*Excerpted passage*
-------

The dfr passed is supposed to not contain any NA values!

Further more, in the return value, the order of the columns (in e.g. omegahat and uniqueFactorCombinationsAndContinuousMeans) is the same as in the original dfr.

The length of uid and pihat is the same as the number of rows in uniqueFactorCombinationsAndContinuousMeans (i.e. the number of unique 'cells' in dfr). Their order also matches (i.e. first item of uid matches the first row of uniqueFactorCombinationsAndContinuousMeans etc.)

The number of columns/rows in omegahat and the number of items in factorCols is also the total number of columns in dfr and thus also in uniqueFactorCombinationsAndContinuousMeans.

Nick Sabbe (nick.sabbe@ugent.be)

"Statistical Analysis with Missing Values"

GLoMo-package, NumDfr, predict, GLoMo-class

iris.md<-randomNA(iris, 0.1)
iris.md.nd<-numdfr(iris.md)
iris.nd.rnd<-rCatsAndCntInDfr(iris.md.nd, orgriName=NULL, verbosity=1)
iris.weights<-iris.nd.rnd$weights
iris.nd.rnd<-iris.nd.rnd[,1:5]
iris.glomo<-GLoMo(iris.nd.rnd, weights=iris.weights, verbosity=1)

-------

*Source data*
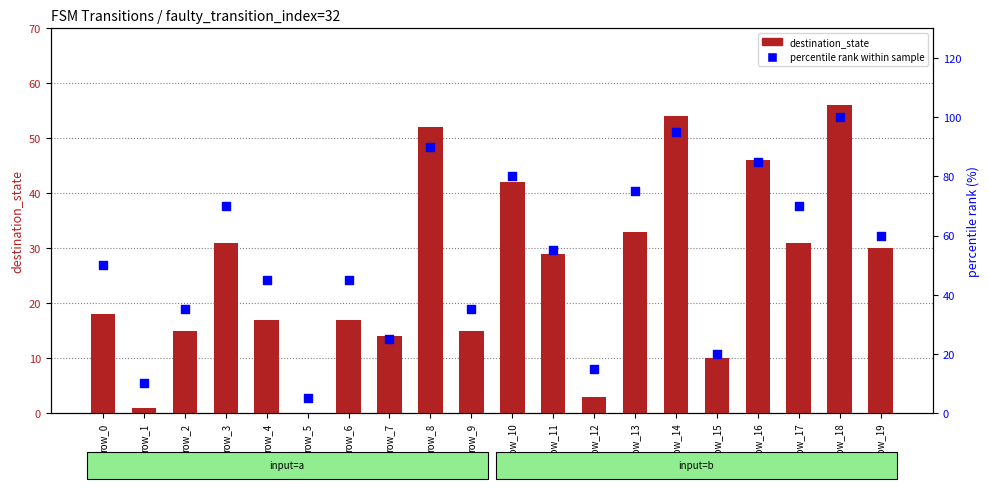

Which series has the largest total across all categories?

percentile rank within sample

-------

*Exercise instructions*
1) In the GLoMo documentation excerpt, what is the dfr passed supposed not to contain?
2) Reproduce a passage from the GLoMo documentation excerpt, starting at the words "The number of columns/rows" and ending after "Nick Sabbe (nick.sabbe@ugent.be)".

*Written answers*
1) NA values.

2)
The number of columns/rows in omegahat and the number of items in factorCols is also the total number of columns in dfr and thus also in uniqueFactorCombinationsAndContinuousMeans.

Nick Sabbe (nick.sabbe@ugent.be)